The coffee flavor wheel is exactly what it sounds like, a wheel made up of three different layers, defining different flavors you can find in coffee. The center of the wheel has flavors any of us would recognize, like savory, spice, nuts, chocolate, and fruit, but from there, the flavors become more niche. For example, the next layer narrows different fruits down to citrus, tropical fruit, stone fruit, berry, or dried fruit. And in the final layer, citrus becomes lime, lemon, orange, and grapefruit.

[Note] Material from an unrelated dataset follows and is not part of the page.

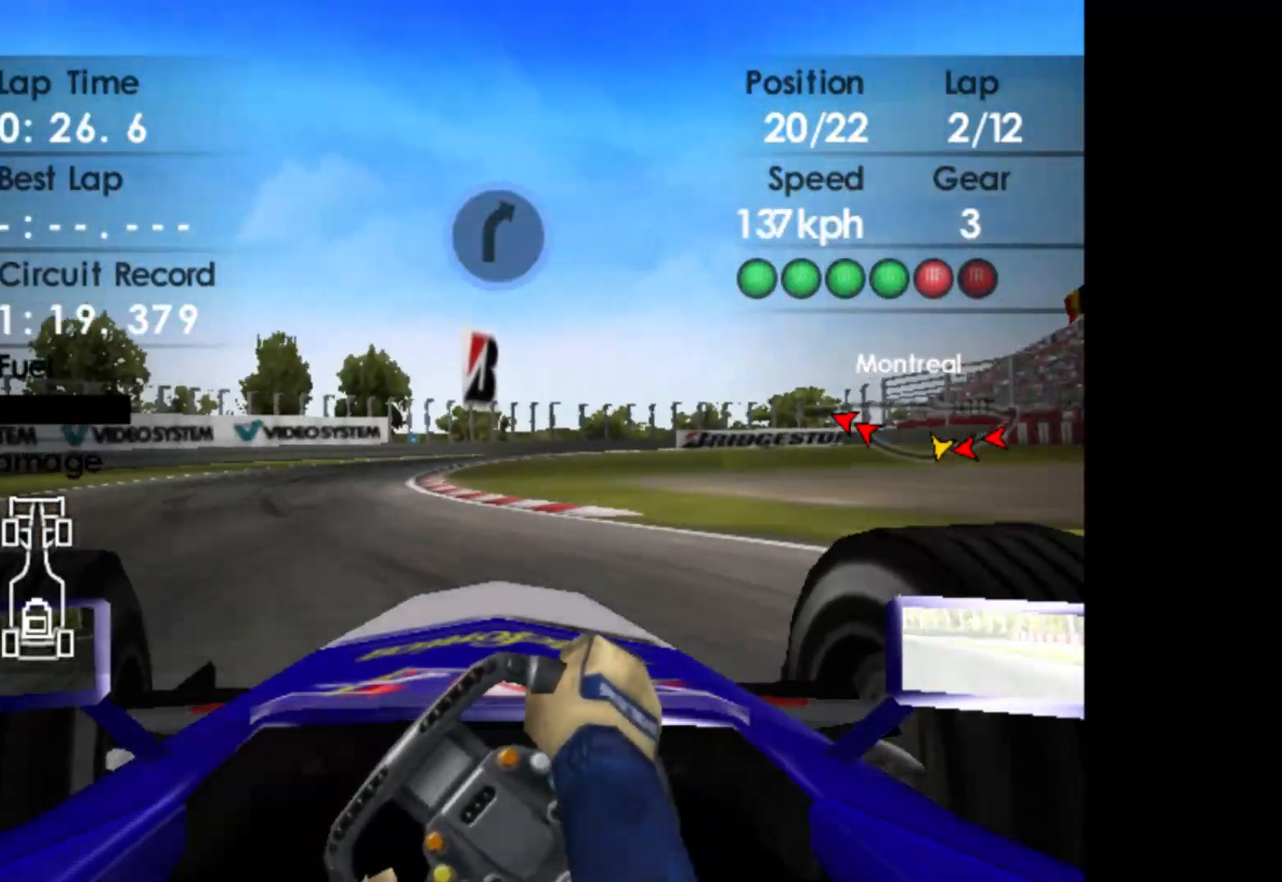
{"buttons": ["R2"], "left_stick": "right", "events": [[133, "A", "down"], [167, "R2", "up"], [200, "left_stick", "center"], [233, "A", "up"], [367, "left_stick", "right"], [383, "R2", "down"]]}
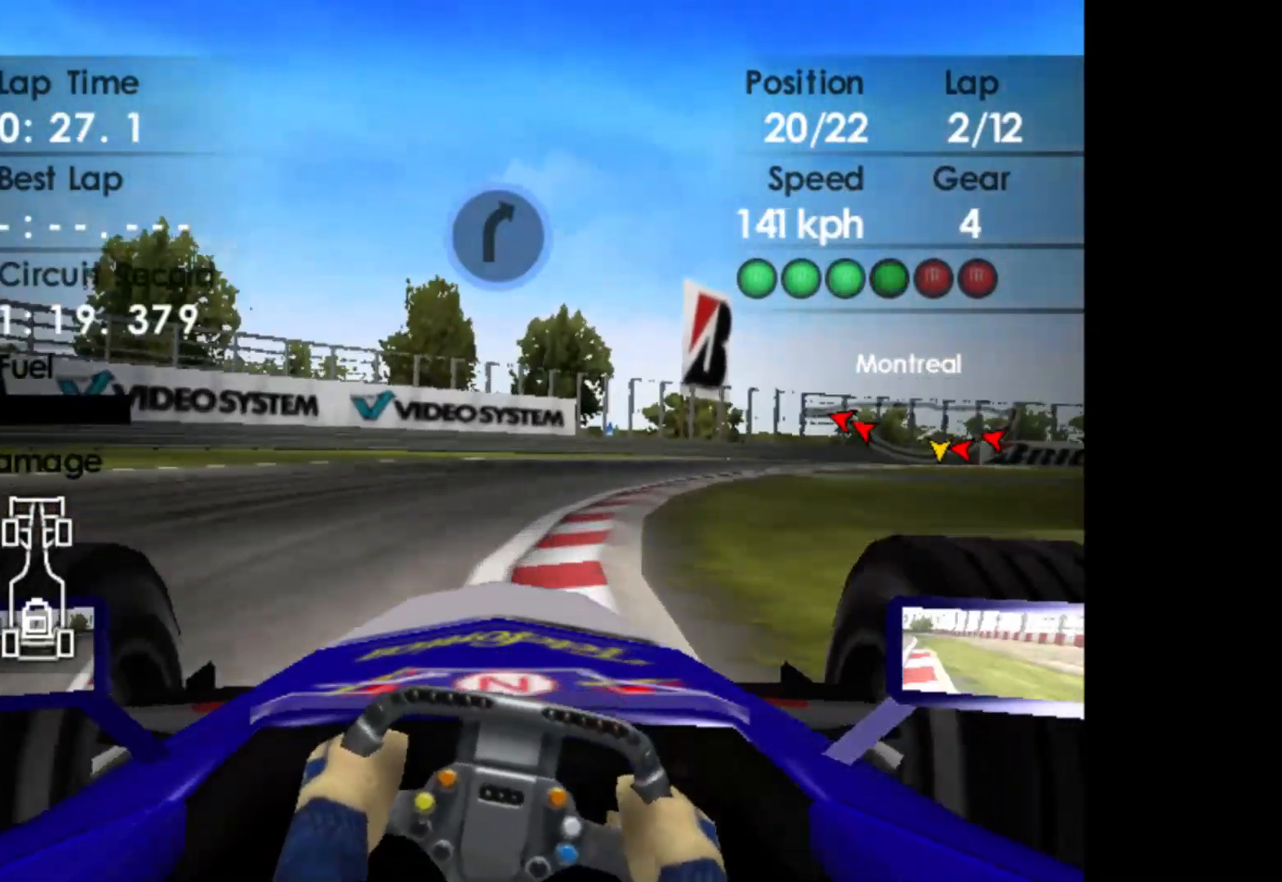
{"buttons": ["R2"], "left_stick": "right", "events": []}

The WCR sensory lexicon expands on the flavor wheel by describing the sensory experience (taste, smell, or mouthfeel), providing a specific definition, ranking the intensity score from 1 to 15, and naming references to compare the attribute against, universally unifying how coffees are cupped and described. So, what does that look like all together? Here’s an example of an attribute from the coffee wheel.

Attribute Name: Pomegranate

Attribute Description: A sour, sweet, fruity aromatic that may be somewhat dark, musty and earthy, reminiscent of dark fruits and root vegetables, such as beets and carrots. May also have an astringent mouthfeel.

Aroma Intensity: 5.5

Flavor Intensity: 7.5

Reference: R.W. Knudsen Organic Just Pomegranate Juice

The flavor wheel also provides characteristics and body descriptors to further define the specific attributes. Body descriptors range from light to heavy, starting with a watery, tea-like texture and ending with a full texture reminiscent of whole milk. Because of how the flavors, acidity, and body interact in each coffee, you can also describe your cup of coffee as crisp, bright, muted, structured, delicate, dry, syrupy, and dirty. Once you familiarize yourself with the coffee lingo, a whole new world opens up, letting you experience your coffee more fully than you ever have.

How Do You Use the Coffee Flavor Wheel?

Now we get to the most important question: How do you use the coffee flavor wheel? To begin, you’ll want to start in the center and work outward. The most general descriptors are in the center, as you can see above, so this gives you a good baseline to work from and guide your discoveries.

If you feel stuck at any point, take a step back and look at the wheel as a whole. Maybe you can identify that you’re tasting a fruit, so you move further in the wheel, but you aren’t sure which fruit it is. Narrow your choices by color next. If you decide your coffee has citrus notes, is it reminiscent of a yellow citrus fruit or a pink one or green? Each color was carefully chosen to help guide you through your decision making process.

Something else to be aware of are the gaps between specific attributes. These gaps indicate how closely those attributes are to one another. While chamomile and honey may sound similar, they are two distinct flavors, seen in the gap between them.

Coffee cupping isn’t easy, especially if you’re a beginner. People spend years perfecting their craft and learning each nuance to differentiate between flavors. A good tip for coffee cupping beginners is to compare flavors to one another to decide which one you’re tasting. Are there notes of berries or citrus? Vanilla or brown sugar? Nutty or cocoa? While you may not know exactly what each attribute tastes like, you can at least narrow it down by eliminating what the coffee doesn’t taste like.

How Does the Coffee Flavor Wheel Relate to Home Roasters?

While it may seem overwhelming at first glance, the coffee flavor wheel isn’t just for professional tasters or coffee connoisseurs. It was created to help every coffee lover decode the flavor profile of their favorite coffees. Once you learn the lingo, the wheel is an invaluable tool if you’d like to further your coffee journey.


The coffee flavor wheel revolutionized the coffee world by standardizing the lingo, defining each different flavor, and providing real-world references to compare them to. Whether you’re an expert or a beginner, the flavor wheel can help you hone your coffee skills and further your understanding and enjoyment of coffee.